QNB expects India’s real economic growth to accelerate from 7.2% in 2016-17 to 7.3% in 2017-18 and 7.5% in the subsequent year as domestic reforms are implemented.
Key reforms include unifying goods and services taxes, restarting stalled investment projects and restructuring the banking system, QNB said in its ‘India Economic Insight 2016’.
“Reforms and higher foreign ownership limits should encourage the participation of foreign and private investors,” it said.
Although inflation is expected to harden to 5.2% this year, then moderate thereafter on lower food prices; QNB said several temporary factors — such as higher rent inflation due to higher public sector allowances; higher power tariffs; and an increase in the services tax rate — are expected to increase inflation in 2016/17.

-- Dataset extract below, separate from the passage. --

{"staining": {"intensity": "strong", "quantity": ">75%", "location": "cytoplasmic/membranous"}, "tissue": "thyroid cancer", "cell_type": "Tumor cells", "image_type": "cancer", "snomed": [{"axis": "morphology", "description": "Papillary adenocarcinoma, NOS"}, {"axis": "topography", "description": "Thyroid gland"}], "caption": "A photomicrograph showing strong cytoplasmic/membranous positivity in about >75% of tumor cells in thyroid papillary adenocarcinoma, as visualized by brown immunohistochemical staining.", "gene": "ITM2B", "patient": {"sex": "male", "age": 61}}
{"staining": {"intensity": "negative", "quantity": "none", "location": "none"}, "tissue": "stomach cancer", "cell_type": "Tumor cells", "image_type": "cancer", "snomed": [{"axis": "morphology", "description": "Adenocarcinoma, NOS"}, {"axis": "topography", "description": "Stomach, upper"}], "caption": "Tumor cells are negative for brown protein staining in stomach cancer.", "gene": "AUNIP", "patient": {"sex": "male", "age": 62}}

Highlighting that the other factors should keep inflation low over the medium term; it said a normalisation of harvests should lower food inflation; oil prices should remain moderate; and set a new inflation target of 4%.

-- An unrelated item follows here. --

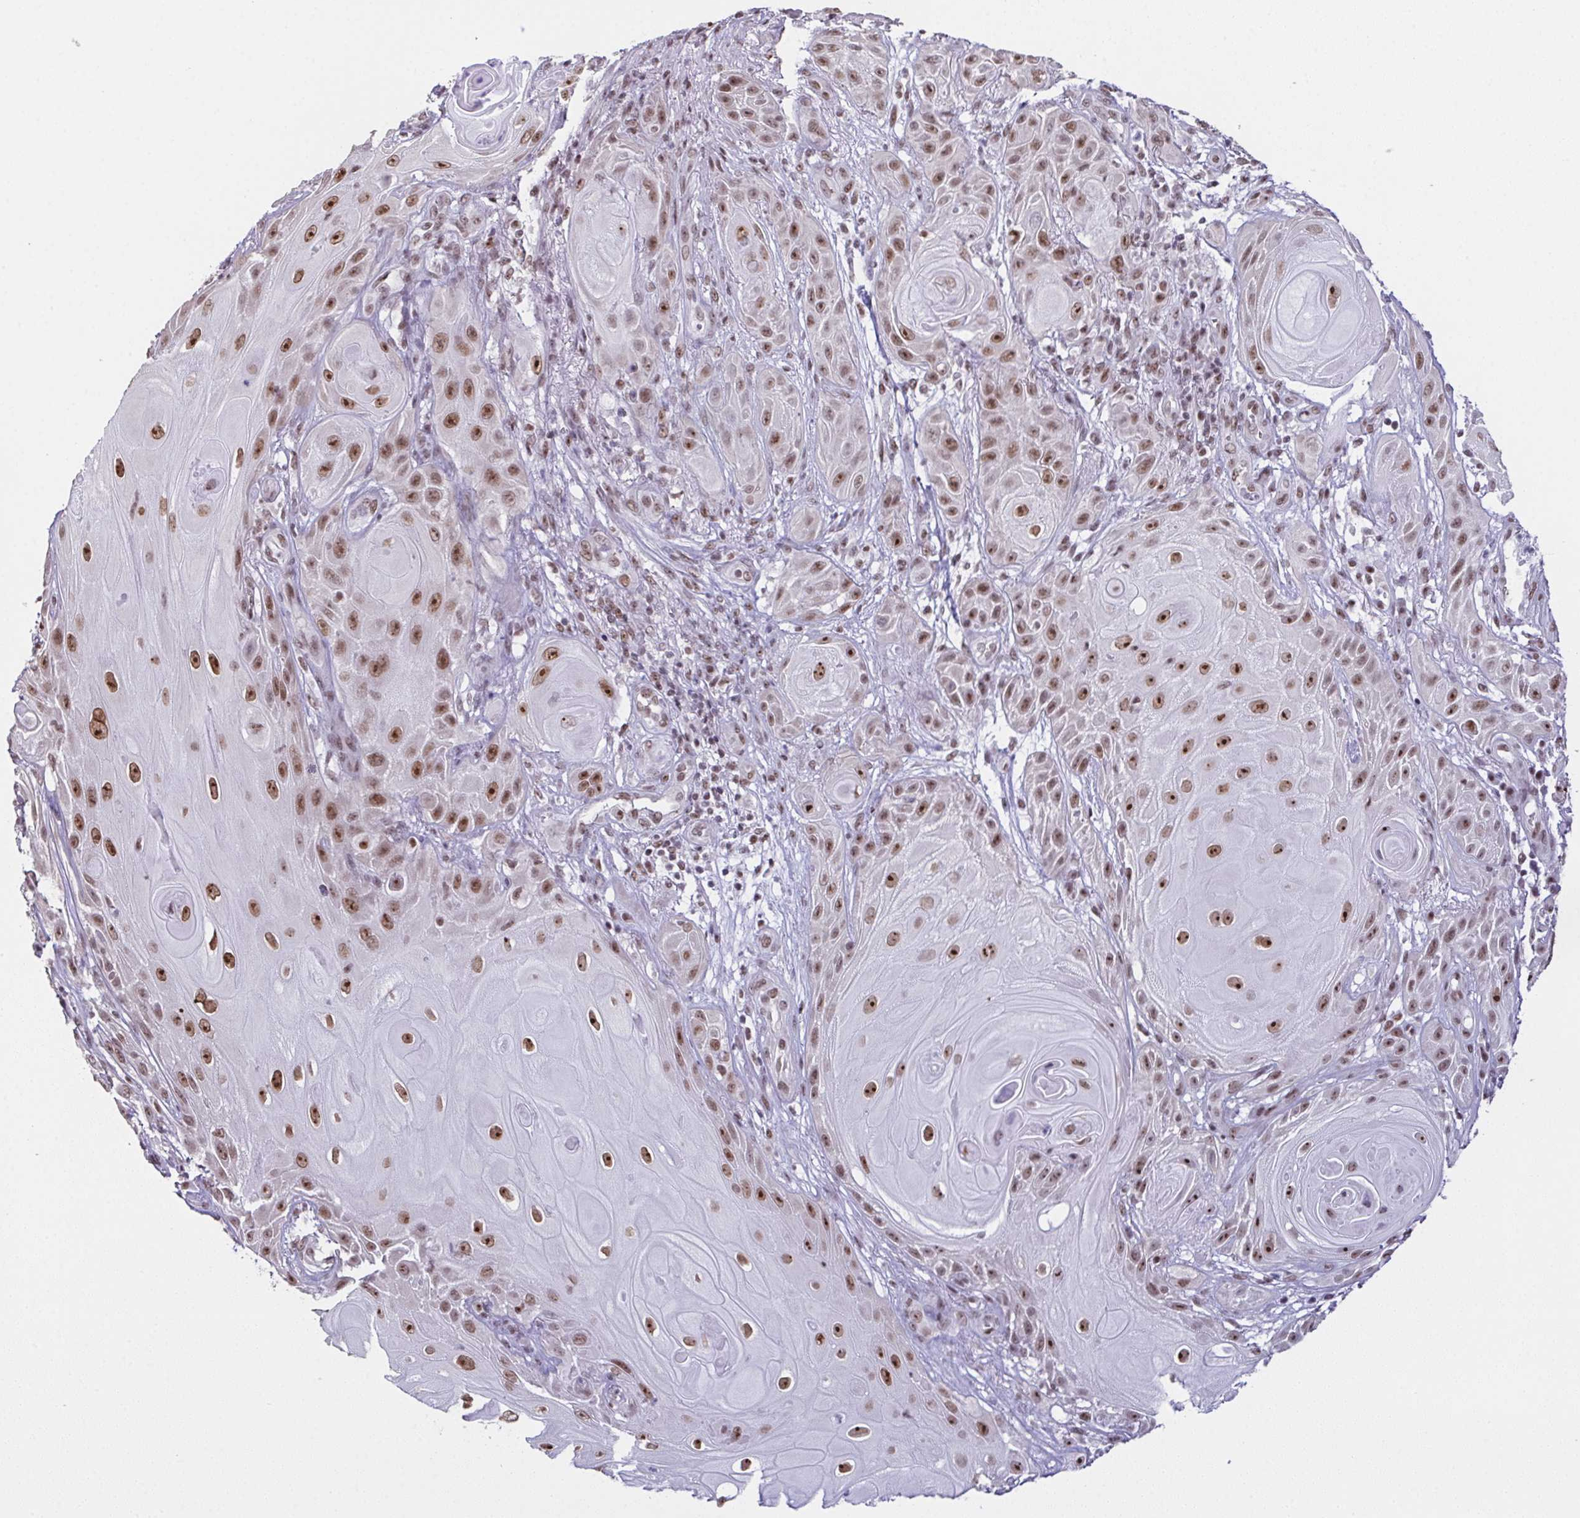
{"staining": {"intensity": "moderate", "quantity": ">75%", "location": "nuclear"}, "tissue": "skin cancer", "cell_type": "Tumor cells", "image_type": "cancer", "snomed": [{"axis": "morphology", "description": "Squamous cell carcinoma, NOS"}, {"axis": "topography", "description": "Skin"}], "caption": "Immunohistochemical staining of skin squamous cell carcinoma shows medium levels of moderate nuclear staining in approximately >75% of tumor cells.", "gene": "ZNF800", "patient": {"sex": "male", "age": 62}}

QNB found that fiscal consolidation is planned to continue with the deficit narrowing from an estimated 6.6% of GDP (gross domestic product) in 2015-16 to 5.2% in 2018-19.

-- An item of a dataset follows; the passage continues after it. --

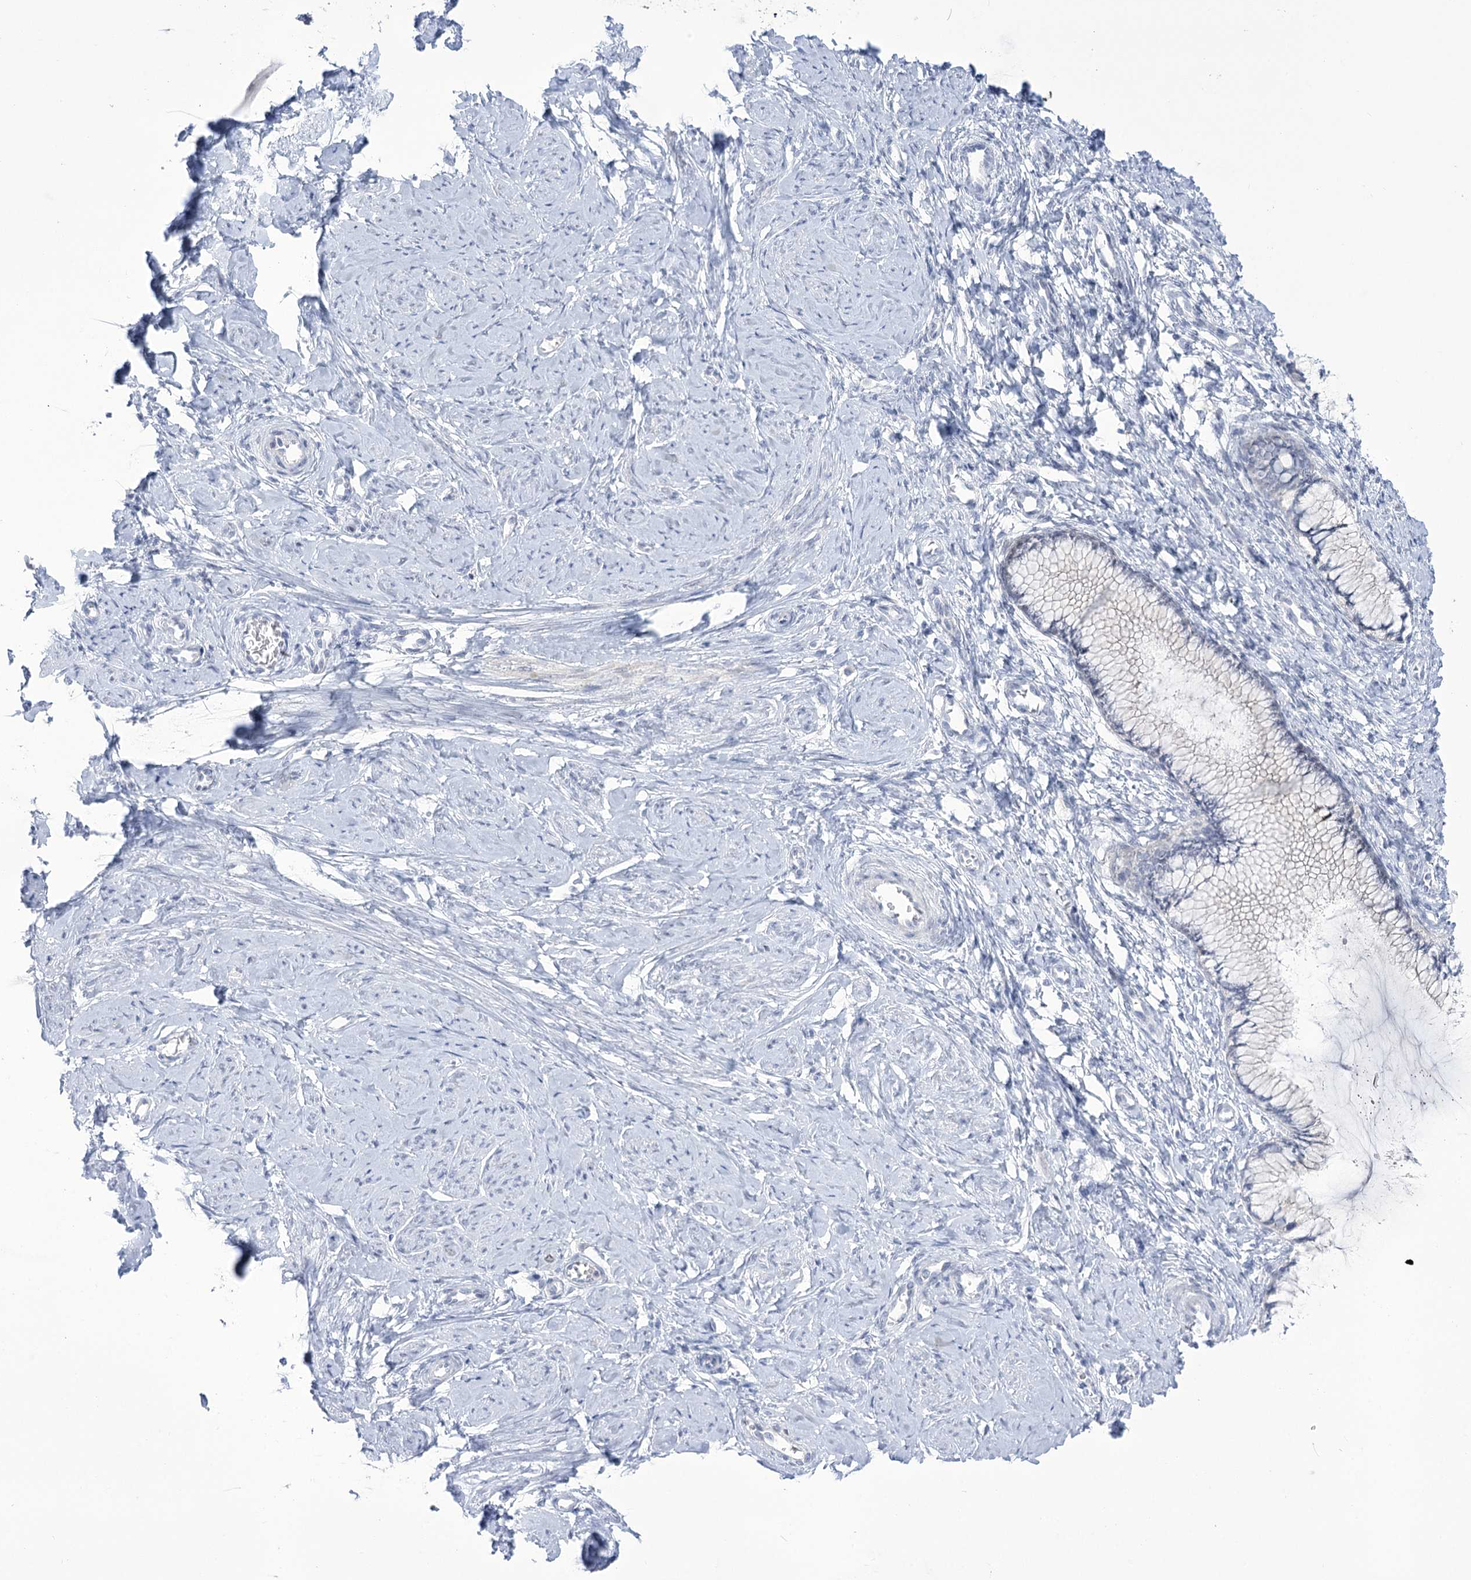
{"staining": {"intensity": "negative", "quantity": "none", "location": "none"}, "tissue": "cervix", "cell_type": "Glandular cells", "image_type": "normal", "snomed": [{"axis": "morphology", "description": "Normal tissue, NOS"}, {"axis": "morphology", "description": "Adenocarcinoma, NOS"}, {"axis": "topography", "description": "Cervix"}], "caption": "DAB immunohistochemical staining of unremarkable cervix reveals no significant expression in glandular cells.", "gene": "BEND7", "patient": {"sex": "female", "age": 29}}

Expenditure is expected to fall slightly as lower current spending (mainly due to subsidy cuts on food) offsets higher spending on infrastructure investment; while revenue should expand owing to higher excise duties, an increase in the services tax rate and proceeds from telecommunications auctions and privatisations.
Growth in the banking asset is expected to slow to 9% in 2016-17 before picking up to 10% in 2017-18 and 11% in 2018-19 as state banks’ balance sheets are cleaned up and the sector is recapitalised. 
In 2016-17, the country’s banking regulator Reserve Bank of India is expected to press lenders address non-performing loans, which could be a drag on growth and profitability, QNB said, adding the government plans to inject $10.4bn into state-owned banks over the next four years, frontloaded to 2016-17.